Crying: A babies survival Reflex
There are no words to describe the overwhelming rush of emotions parents feel when they hear the vibrating squealing cry of a newborn baby making its debut into the world. A cry is a sound we long to hear after birth because we know that our baby has had a healthy entrance into the world.
If you’ve taken parenting classes, read parenting articles or had a broad spectrum of child development classes like me, you’re aware of the vast amount of baby reflexes.
Our babies are born with sooooo many reflexes!
Nearly 75 reflexes to be exact. As a result, some reflexes last for six months while other vanish quickly. Perhaps our favorite reflex is when you place your finger in the little palm of their precious hand, and they embrace your finger.
After all, nothing can turn a mother or father’s heart into a puddle of love faster than that wrap around your finger.
The mouthing reflex, one of the most important, teaches your baby how to nourish himself.
You can test this reflex, but merely stroking the side of your baby’s cheek and in response, they turn their face and open their mouth to your touch. This survival reflex is how your child will naturally learn to latch on to your breast.
It’s the sweetest when you put your face to your baby’s cheek, and in return, you receive adorable sucking kisses.
The reflex we often neglect to talk about is the one we all expect; crying. Crying is your baby’s way of getting your attention. Interesting enough, babies don’t realize that is what they are doing.
Crying is a natural born survival reflex.
In essence, crying is probably the most powerful reflex. A single shriek, squeal or a full on scream can cause any parent to instantaneously drop everything and make a mad dash to their baby.

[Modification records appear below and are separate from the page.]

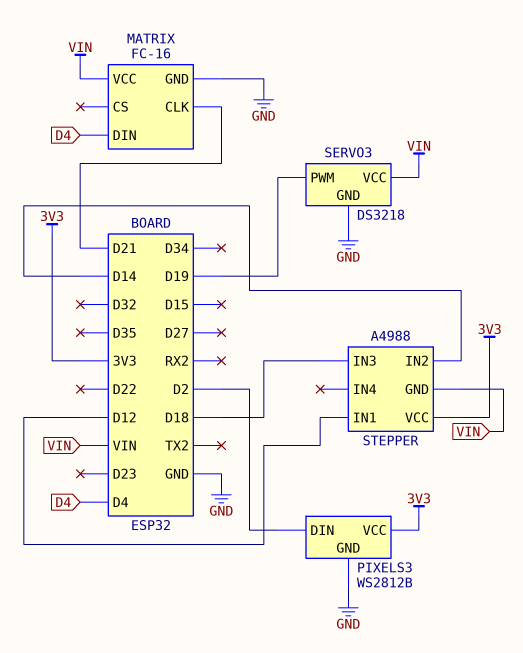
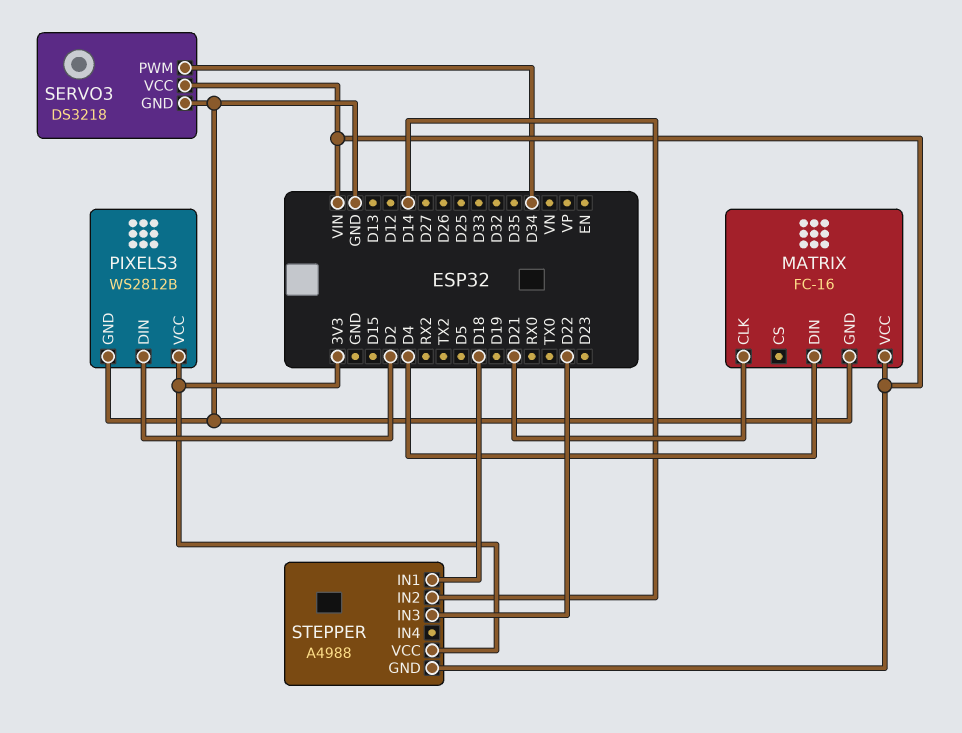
SERVO3 pin PWM: D19 -> D34
STEPPER pin IN1: D12 -> D18
STEPPER pin IN3: D18 -> D22

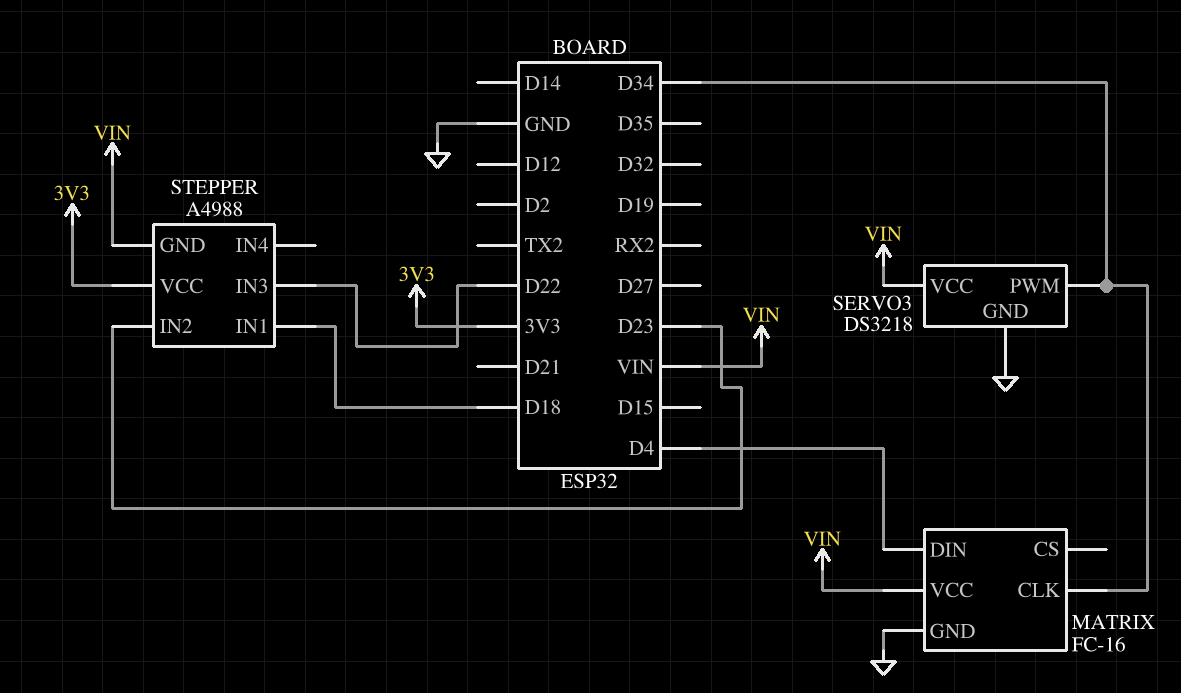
MATRIX pin CLK: D21 -> D34
PIXELS3: WS2812B -> none
PIXELS3 pin DIN: D2 -> none
PIXELS3 pin GND: GND -> none
PIXELS3 pin VCC: 3V3 -> none
STEPPER pin IN2: D14 -> D23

In the first exhausting weeks of parenthood, you begin to ask yourself why is my sweet angel baby crying so much. Your baby’s cry is their method of expressing that their upset, hungry, wet or cold. It isn’t until a month or two after your babies are born does your child realize that their cry sends a message to you as the parent.

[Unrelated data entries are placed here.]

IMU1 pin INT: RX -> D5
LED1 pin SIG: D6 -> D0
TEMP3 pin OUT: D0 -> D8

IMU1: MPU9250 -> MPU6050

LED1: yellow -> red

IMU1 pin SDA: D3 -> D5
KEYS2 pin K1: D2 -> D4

For example, when we are upset some of us mumble under our breath or shout inappropriate musings. Typically, we don’t want others to overhear us, but yet we still need to express ourselves in a verbal manner. Well, our sweet little ones do the same thing.
In the early weeks and months, babies aren’t crying for your attention, but instead expressing their frustrations for a matter of survival.
Side note: Parenthood comes with unbelievable joys and a whole lot of unsolicited advice. Every time you pick up your crying baby can you hear your grandma’s shaky voice saying you keep spoiling him! Welcome encouraging advice and immediately depose of sometimes aggravating incessant commentary of others.
Just like your baby is born with the crying reflex you are given the instinct to come to the rescue.
Often it’s very upsetting for a mother to try and ignore a baby’s cry as the baby ages and matures. A babies cry alerts a mother’s nervous system and amps it into full gear to help their little one in distress.
Also, for many women a baby’s cry can also alert the mother’s milk production and cause their milk to come in.
I am in constant awe of the bond and biological instincts of mothers and their babies.
As your child begins to grow, some reflexes start to disappear.
Your baby no longer needs their crying reflex for survival. Your baby has learned that when she cries her cry commands your attention. At a precious young age, our little ones learn they can easily manipulate you for your attention.
You will be able to clearly tell the difference between a hurt, hungry, wet cry from an angry yell of a cry when they don’t get their way.
As your baby learns and navigates through its new environment outside the womb so does the parent. A change of perception can often give us a change in attitude. Instead of viewing our baby’s cry as a constant need for attention it’s merely a reflex given to your sweet baby to ensure survival.
The love and attentiveness shown to your little one in the early weeks and months allow your baby to grow out of their reflexes and learn how to use their cries and shrieks to send a message.
It can be useful to set parenting goals before your child is born, but important to remember during the early period of your baby’s life, it is impossible to spoil your baby. Despite commentary from others, holding your newborn too much will not lead to negative consequences, but quite possibly the opposite can occur. Your patience and tender loving care will equip your baby with survival skills for a lifetime.